Birkaç dakika içinde artık burnuma kan kokusuyla birlikte insan kokusu da gelmeye başladı. Burnum beni bugüne kadar hiç yanıltmadığından, birazdan karşımıza insanların çıkacağını biliyordum. Onlar bizi fark etmeden önce tüm sürüyü durdurdum.

Olayların içine dalmadan evvel burada neler olup bittiğini anlamam gerekiyordu. Tüm sürü benim emrimle birlikte kan kokusunun geldiği alanın etrafını çevrelemeye başladı. Kısa süre içinde tahminimde yanılmadığımı anladım, alanın içinde ellerinde tüfek olan beş insan avcı vardı.
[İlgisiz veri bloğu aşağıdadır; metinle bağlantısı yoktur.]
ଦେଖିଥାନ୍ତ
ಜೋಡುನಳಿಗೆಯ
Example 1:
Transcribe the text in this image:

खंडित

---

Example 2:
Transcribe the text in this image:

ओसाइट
Ormanın zemininde ise gövdesinden ve bacağından silahla yaralanmış ve ağlara dolanmış bir şekilde kızıl kürklü bir kurt yatıyordu.

Artık ben nasıl bir lupaysam, bu akşamki toplantı da Cenk'i görmediğimi yeni fark ediyordum.
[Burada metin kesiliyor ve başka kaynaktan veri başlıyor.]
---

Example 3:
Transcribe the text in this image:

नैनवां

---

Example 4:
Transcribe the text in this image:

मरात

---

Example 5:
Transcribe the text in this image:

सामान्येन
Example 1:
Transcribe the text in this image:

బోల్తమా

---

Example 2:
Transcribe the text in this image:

Tanıdık kokusu yaptığım büyük hatayı tokat gibi yüzüme çarptı. Kanaması fazla olan Cenk'in ölüme çok yakın olduğunu hissettiğimde öfkelendim ve ona en yakın olan insanın üzerine doğru koşmaya başladım.

Aramızda az bir mesafe kaldığında tüfek tutan koluna sıçradım. Bu kolunu vücudundan ayırmak için tek ısırığım yeterli geldi.
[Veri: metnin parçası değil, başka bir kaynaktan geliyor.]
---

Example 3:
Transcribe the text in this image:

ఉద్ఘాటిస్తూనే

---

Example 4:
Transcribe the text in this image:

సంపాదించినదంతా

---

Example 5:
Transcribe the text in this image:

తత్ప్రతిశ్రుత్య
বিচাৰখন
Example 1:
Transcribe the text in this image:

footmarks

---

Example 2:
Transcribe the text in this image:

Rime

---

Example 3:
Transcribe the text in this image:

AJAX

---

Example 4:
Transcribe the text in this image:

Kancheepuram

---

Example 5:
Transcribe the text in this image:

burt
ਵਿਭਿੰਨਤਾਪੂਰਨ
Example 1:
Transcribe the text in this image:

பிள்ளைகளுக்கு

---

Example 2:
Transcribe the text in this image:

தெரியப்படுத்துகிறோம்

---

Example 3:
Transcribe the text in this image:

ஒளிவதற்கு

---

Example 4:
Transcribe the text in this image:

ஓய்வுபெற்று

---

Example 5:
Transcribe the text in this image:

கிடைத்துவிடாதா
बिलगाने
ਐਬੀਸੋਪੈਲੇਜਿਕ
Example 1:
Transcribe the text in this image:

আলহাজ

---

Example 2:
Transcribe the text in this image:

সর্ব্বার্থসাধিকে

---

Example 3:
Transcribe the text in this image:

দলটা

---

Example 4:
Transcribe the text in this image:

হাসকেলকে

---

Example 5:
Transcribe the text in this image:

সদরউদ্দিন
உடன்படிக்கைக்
O anda avcıdan güçlü, acı dolu bir çığlık duyuldu ve kopan kolu tüfekle birlikte yere düştü. Avcının kopan kolundan fışkıran kan, kürkümün kan gelen yerlerini kızıla çevirdi. Hissettiği korkudan ve acıdan bağırması ise hassas kulaklarımı rahatsız etti.

Kuzey'de aynı hamleyi ona yakın duran diğer avcının üzerinde yaptı.

Doğu ve Batı'da hızlı bir şekilde diğer iki avcıyı birlikte etkisiz hale getirdiler.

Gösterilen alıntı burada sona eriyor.